# SS 28.12.13 - Bruckner #9



## realdealblues (Mar 3, 2010)

A continuation of the Saturday Symphonies Tradition:

*Anton Bruckner (1824 - 1896)*

Symphony #9 in D minor 

1. Feierlich, Misterioso
2. Scherzo. Bewegt, Lebhaft-Trio.Schnell
3. Adagio. Langsam, Feierlich
---------------------

Post what recording you are going to listen to giving details of Orchestra / Conductor / Chorus / Soloists etc - Enjoy!


----------



## realdealblues (Mar 3, 2010)

This Saturday I will listen to:

View attachment 31242


Eugen Jochum & The Staatskapelle Dresden


----------



## maestro267 (Jul 25, 2009)

Ah, the last Saturday Symphony of 2013. Here's to its continued success through 2014. :cheers:

Berlin PO/Karajan


----------



## hpowders (Dec 23, 2013)

My favorite performance is that of Giulini leading the Vienna Philharmonic.


----------



## realdealblues (Mar 3, 2010)

hpowders said:


> My favorite performance is that of Giulini leading the Vienna Philharmonic.


Does that mean you will take part and listen to that recording this weekend?


----------



## Cheyenne (Aug 6, 2012)

Furtwängler, 1944 studio recording.


----------



## Itullian (Aug 27, 2011)

I'll go with this one.


----------



## joen_cph (Jan 17, 2010)

I´ve got a good deal of recordings of this masterpiece. Will try Haitink´s 1981, his 8th from about the same time is fantastic, but the 9th isn´t quite as good, as far as I remember.

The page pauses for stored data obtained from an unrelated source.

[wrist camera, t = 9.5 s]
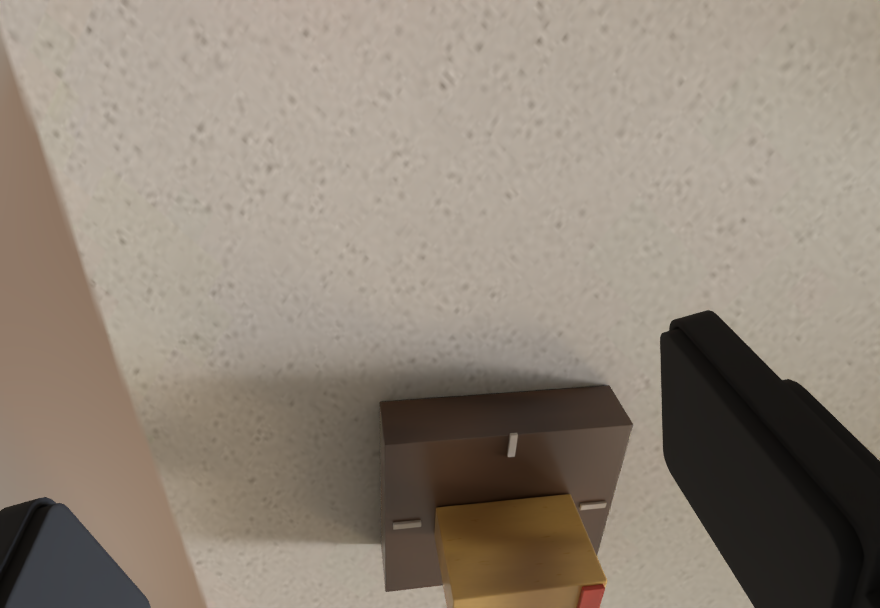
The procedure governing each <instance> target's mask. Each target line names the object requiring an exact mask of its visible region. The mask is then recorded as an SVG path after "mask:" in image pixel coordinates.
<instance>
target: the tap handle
mask: <svg viewBox="0 0 880 608" xmlns="http://www.w3.org/2000/svg"><path fill="white" fill-rule="evenodd" d="M434 537H435V543H436V548H437V554H438V560H439V565H440V571H441V576H442V582H443V588H444V593H445V599H446V605H447V608H599V607H600V604H601V600H602V597H603V594H604V590H605V587H606V583H607V579H606V577H605V574H604V572H603V570H602V567H601V565H600V563H599V560H598V558H597V556H596V553H595V551H594V549H593V546H592V544H591V542H590V539H589V537H588V535H587V532H586V530H585V527H584V525H583V523H582V520H581V518H580V516H579V513H578V511H577V509H576V506H575V504H574V502H573V499H572V497H571V495H570V494H564V495H554V496H544V497H534V498H524V499H514V500H504V501H495V502H485V503H475V504H465V505H455V506H445V507H437V508H436V514H435V533H434Z"/></svg>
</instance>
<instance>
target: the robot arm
mask: <svg viewBox="0 0 880 608" xmlns="http://www.w3.org/2000/svg"><path fill="white" fill-rule="evenodd" d="M660 351H661V389H662V427H663V453H664V458H665V461H666V464H667V467H668V469H669V471H670V473H671V475H672V476H673V478H674V480H675V481H676V483H677V484H678V486H679V488H680V489H681V491H682V492H683V494H684V496H685V497H686V499H687V500H688V502H689V503H690V505H691V507H692V508H693V510H694V511H695V513H696V515H697V516H698V518H699V519H700V521H701V523H702V524H703V526H704V527H705V529H706V531H707V532H708V534H709V535H710V537H711V539H712V540H713V542H714V543H715V545H716V547H717V548H718V550H719V551H720V553H721V555H722V556H723V558H724V559H725V561H726V562H727V564H728V566H729V567H730V569H731V570H732V572H733V574H734V575H735V577H736V578H737V580H738V582H739V583H740V585H741V586H742V588H743V590H744V591H745V593H746V594H747V596H748V598H749V599H750V601H751V602H752V604H753V606H754V607H755V608H880V461H879V460H878V459H877V458H876V457H875V456H874V455H873V454H872V453H871V452H870V451H869V450H868V449H867V448H866V447H865V446H864V445H863V444H862V443H861V442H859V441H858V440H857V439H856V438H855V437H854V436H853V435H852V434H851V433H850V432H849V431H848V430H847V429H846V428H845V427H844V426H843V425H842V424H841V423H840V422H839V421H838V420H837V419H836V418H835V417H834V416H833V415H832V414H831V413H830V412H829V411H828V410H827V409H826V408H825V407H824V406H823V405H822V404H821V403H819V402H818V401H817V400H816V399H815V398H814V397H813V396H812V395H811V394H810V393H809V392H808V391H807V390H806V389H805V388H804V387H802V386H801V385H800V384H798V383H797V382H795V381H792V380H789V379H787V380H781V379H780V378H779V377H778V376H777V375H776V374H775V373H774V372H773V371H772V370H771V369H770V368H769V367H768V366H767V365H766V364H765V363H764V362H763V361H762V360H761V359H760V358H759V357H758V356H757V355H756V354H755V353H754V352H753V351H752V350H751V348H750V347H749V346H748V345H747V344H746V343H745V342H744V341H743V340H742V339H741V338H740V337H739V336H738V335H737V334H736V333H735V332H734V331H733V330H732V329H731V328H730V327H729V326H728V325H727V324H726V323H725V322H724V321H723V320H722V319H721V318H720V317H719V316H718V315H717V314H715V313H714V312H713V311H709V310H707V311H703V312H700V313H696V314H693V315H689V316H686V317H682V318H679V319H675V320H673V321H671V324H670V329H669V331H668V332H664V333H662V334H661V337H660ZM0 608H150V604H149V601H148V599H147V598H146V596H145V595H144V594H143V593H142V592H141V591H140V590H139V588H137V586H136V585H135V584H134V583H133V582H132V580H131V579H130V578H129V577H128V576H127V575H126V574H125V573H124V571H123V570H122V569H121V568H120V567H119V566H118V564H117V563H116V562H115V561H114V560H113V559H112V558H111V556H110V555H109V554H108V553H107V552H106V551H105V550H104V549H103V547H102V546H101V545H100V544H99V543H98V542H97V540H96V539H95V538H94V537H93V536H92V535H91V534H90V532H89V531H88V530H87V529H86V528H85V527H84V526H83V524H82V523H81V522H80V521H79V520H78V519H77V517H76V516H75V515H74V514H73V513H72V512H71V511H70V509H69V508H68V507H66V506H65V505H64V504H61V503H55V502H54V501H53V500H51V499H49V498H46V497H44V498H38V499H35V500H32V501H28V502H24V503H21V504H17V505H13V506H10V507H6V508H4V509H2V510H1V511H0Z"/></svg>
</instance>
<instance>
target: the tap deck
mask: <svg viewBox="0 0 880 608" xmlns="http://www.w3.org/2000/svg"><path fill="white" fill-rule="evenodd" d="M632 427H633V423H632V422H631V420H630V418H629V417H628V415H627V414H626V412H625V410H624V409H623V407H622V405H621V404H620V402H619V400H618V399H617V397H616V395H615V394H614V392H613V391H612V389H611V387H610V386H595V387H581V388H567V389H553V390H539V391H525V392H511V393H497V394H483V395H469V396H455V397H441V398H427V399H413V400H399V401H385V402H380V477H381V548H382V559H383V570H384V581H385V591H386V592H389V591H398V590H406V589H414V588H423V587H431V586H439V585H443V582H442V576H441V571H440V565H439V560H438V554H437V548H436V543H435V537H434V533H435V514H436V508H437V507H445V506H455V505H465V504H475V503H485V502H495V501H504V500H514V499H524V498H534V497H544V496H554V495H564V494H570V495H571V497H572V499H573V502H574V504H575V506H576V509H577V511H578V513H579V516H580V518H581V520H582V523H583V525H584V527H585V530H586V532H587V535H588V537H589V539H590V542H591V544H592V546H593V549H594V551H595V553H596V556H597V554H598V550H599V546H600V543H601V539H602V536H603V532H604V528H605V525H606V521H607V517H608V514H609V510H610V507H611V503H612V499H613V496H614V492H615V489H616V485H617V481H618V478H619V474H620V471H621V467H622V463H623V460H624V456H625V453H626V449H627V445H628V442H629V438H630V434H631V431H632Z"/></svg>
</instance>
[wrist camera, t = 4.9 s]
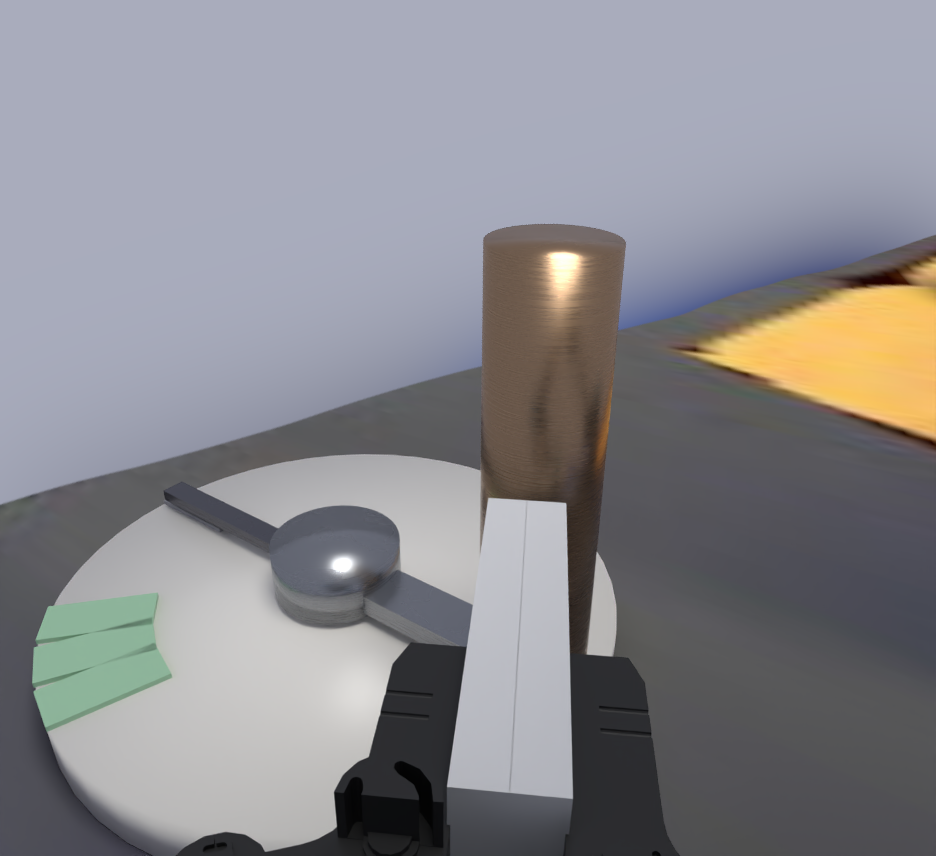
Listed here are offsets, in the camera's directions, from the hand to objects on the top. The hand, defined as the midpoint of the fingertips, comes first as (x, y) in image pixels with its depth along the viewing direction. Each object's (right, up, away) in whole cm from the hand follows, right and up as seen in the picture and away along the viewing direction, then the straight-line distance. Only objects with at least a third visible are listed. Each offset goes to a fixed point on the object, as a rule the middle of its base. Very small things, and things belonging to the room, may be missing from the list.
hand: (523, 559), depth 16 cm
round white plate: (-6, -6, +17) cm, 19 cm away
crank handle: (-6, -4, +16) cm, 17 cm away
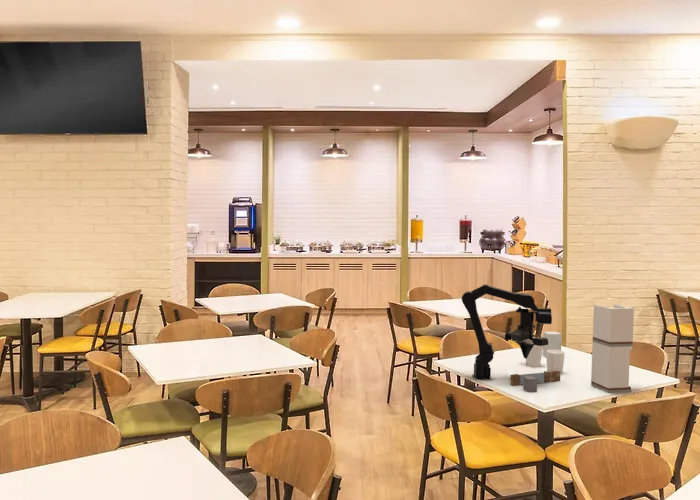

Overall favourites are probably Jochum/DG and Furtwängler 1944.

EDIT: Heard the Haitink. Impressive sound, some good moments such as the ending of the 1st movement, but overall lacking momentum IMO, and very slow especially in the Scherzo and the 3rd movement.


----------



## superhorn (Mar 23, 2010)

Cheyenne, Furtwangler did not make any studio recordings of Bruckner symphonies, except the famous
adagio from the 7th symphony fairly early in his career .


----------



## AClockworkOrange (May 24, 2012)

This is a tough one. Time willing, I will go for three. In priority order -

- Celibidache & the Munchner Philharmoniker: Celibache with an orchestra he has moulded. Whatever his faults, his Bruckner is superb.

- Wand & the Berliner Philharmoniker: When it comes to Bruckner, Wand was my first experience and he occupies the top spot with Celibidache. What Wand draws from the Berliner Philharmoniker is truly divine.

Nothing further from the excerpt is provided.